Launched in 2014, the Iowa Job Honor Awards celebrate Iowans who have overcome significant barriers to employment as well as honoring the employers who hire them. Those honored over the years include people who have overcome physical and mental disabilities, criminal convictions, limited English proficiency, homelessness, and long term unemployment.
On this edition of River to River, Emily Woodbury talks with the director of America's Job Awards, Kyle Horn, as well as some of this year's honorees: Edward Ailey-Roberson, Clay Haley of Haley Equipment, and John Romeo, who works with another employer honoree, Workforce Solutions.
"I've been a hiring manager for much of my life and I fully subscribe to what I call the 'hiring manager's axiom' which is, 'The best predictor of future behavior is past behavior,'" says Horn. "However, it's not the full story because a small percentage of individuals, through hard work, have altered the trajectory of their lives, and those are the ones we need to pay particular attention to."
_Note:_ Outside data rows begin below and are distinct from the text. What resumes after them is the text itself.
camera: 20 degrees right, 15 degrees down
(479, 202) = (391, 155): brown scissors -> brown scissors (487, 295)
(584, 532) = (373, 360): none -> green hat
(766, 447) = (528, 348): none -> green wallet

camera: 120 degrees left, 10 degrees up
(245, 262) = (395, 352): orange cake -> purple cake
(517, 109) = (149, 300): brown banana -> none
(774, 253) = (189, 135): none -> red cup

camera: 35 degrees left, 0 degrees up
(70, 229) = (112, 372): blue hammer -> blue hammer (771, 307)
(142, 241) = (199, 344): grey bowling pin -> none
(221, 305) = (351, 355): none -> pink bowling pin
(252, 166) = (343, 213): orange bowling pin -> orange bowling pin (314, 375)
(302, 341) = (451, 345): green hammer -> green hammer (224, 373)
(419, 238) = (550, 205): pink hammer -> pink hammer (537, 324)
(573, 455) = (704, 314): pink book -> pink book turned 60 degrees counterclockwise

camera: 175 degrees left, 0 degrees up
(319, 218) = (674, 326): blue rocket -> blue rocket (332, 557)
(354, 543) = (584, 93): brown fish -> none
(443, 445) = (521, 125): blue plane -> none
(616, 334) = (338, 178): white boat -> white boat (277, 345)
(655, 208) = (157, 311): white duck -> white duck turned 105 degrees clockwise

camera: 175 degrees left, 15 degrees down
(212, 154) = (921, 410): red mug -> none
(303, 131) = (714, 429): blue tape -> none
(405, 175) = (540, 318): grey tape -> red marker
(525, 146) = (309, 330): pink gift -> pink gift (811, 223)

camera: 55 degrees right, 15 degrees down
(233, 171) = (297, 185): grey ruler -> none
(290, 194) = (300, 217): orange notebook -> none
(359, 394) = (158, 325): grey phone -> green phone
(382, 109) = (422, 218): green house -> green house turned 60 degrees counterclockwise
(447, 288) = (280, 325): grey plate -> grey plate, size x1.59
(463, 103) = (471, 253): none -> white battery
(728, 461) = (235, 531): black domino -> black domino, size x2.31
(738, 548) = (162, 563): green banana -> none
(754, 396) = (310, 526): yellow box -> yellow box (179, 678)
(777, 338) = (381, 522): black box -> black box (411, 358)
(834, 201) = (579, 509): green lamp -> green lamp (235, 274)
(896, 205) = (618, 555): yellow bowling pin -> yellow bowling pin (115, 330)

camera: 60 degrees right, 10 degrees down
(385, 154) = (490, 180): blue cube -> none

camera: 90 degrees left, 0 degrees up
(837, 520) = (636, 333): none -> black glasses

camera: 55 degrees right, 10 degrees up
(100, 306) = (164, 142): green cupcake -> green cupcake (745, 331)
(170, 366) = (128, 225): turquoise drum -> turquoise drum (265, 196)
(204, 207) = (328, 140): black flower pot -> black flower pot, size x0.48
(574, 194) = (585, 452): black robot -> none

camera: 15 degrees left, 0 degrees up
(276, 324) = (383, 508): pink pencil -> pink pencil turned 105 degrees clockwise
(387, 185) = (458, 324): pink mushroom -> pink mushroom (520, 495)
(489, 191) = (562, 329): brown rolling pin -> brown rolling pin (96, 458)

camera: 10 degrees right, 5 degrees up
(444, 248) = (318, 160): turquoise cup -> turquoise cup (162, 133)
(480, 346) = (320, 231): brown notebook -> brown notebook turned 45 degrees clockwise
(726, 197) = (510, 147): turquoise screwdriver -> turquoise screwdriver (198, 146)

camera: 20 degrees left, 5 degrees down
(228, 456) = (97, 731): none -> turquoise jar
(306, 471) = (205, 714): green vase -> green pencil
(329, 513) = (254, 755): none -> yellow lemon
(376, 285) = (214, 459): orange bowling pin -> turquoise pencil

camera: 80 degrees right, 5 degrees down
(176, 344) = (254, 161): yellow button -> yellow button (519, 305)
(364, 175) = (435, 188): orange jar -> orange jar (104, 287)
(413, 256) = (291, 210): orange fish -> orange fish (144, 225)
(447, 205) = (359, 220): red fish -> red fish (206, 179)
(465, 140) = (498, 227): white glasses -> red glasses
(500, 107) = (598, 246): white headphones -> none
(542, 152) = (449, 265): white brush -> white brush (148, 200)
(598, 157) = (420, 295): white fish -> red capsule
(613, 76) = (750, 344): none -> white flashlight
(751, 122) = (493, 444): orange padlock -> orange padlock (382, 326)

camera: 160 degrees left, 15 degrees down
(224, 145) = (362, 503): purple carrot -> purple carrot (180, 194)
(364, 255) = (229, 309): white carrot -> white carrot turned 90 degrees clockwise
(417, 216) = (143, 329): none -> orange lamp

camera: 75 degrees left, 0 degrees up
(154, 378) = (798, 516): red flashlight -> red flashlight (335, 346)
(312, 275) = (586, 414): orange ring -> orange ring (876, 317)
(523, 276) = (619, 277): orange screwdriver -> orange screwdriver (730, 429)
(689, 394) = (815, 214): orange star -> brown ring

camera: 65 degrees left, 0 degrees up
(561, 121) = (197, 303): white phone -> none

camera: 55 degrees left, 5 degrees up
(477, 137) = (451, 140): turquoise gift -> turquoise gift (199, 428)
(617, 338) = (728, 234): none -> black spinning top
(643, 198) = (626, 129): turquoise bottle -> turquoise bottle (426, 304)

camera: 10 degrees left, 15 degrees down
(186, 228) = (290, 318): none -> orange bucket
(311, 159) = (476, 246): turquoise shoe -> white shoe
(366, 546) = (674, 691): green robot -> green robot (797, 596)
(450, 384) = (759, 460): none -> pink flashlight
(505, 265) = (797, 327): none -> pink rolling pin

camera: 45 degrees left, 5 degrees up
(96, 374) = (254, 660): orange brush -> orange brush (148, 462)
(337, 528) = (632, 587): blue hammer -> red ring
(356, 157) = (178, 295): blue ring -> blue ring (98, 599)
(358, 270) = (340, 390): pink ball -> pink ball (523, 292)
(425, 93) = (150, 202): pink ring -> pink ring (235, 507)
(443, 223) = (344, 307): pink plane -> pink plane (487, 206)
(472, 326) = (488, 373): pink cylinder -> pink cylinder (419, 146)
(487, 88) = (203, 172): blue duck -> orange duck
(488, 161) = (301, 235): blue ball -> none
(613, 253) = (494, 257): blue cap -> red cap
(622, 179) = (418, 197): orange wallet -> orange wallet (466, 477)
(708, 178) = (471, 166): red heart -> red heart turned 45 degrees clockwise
"If someone has done the hard work to turn it around, they're at that vulnerable stage where they can now enter society, reintegrate, become self-sufficient, and yet still door after door is slammed shut because they're haunted by their past. So in order to overcome that, the employers must be willing to take a second look at that individual and perhaps to reconsider their pre-screen requirements."
The Iowa Job Honor Awards is accepting nominations for its third annual awards event, to be held on June 14 in Sioux City. Find more information and submit nominations at: www.JobHonor.org
In the second half, a listen-back to Ben Kieffer's interview with disability rights attorney Matan Koch about how to encourage the talent, purchasing power, and experience of the disability community.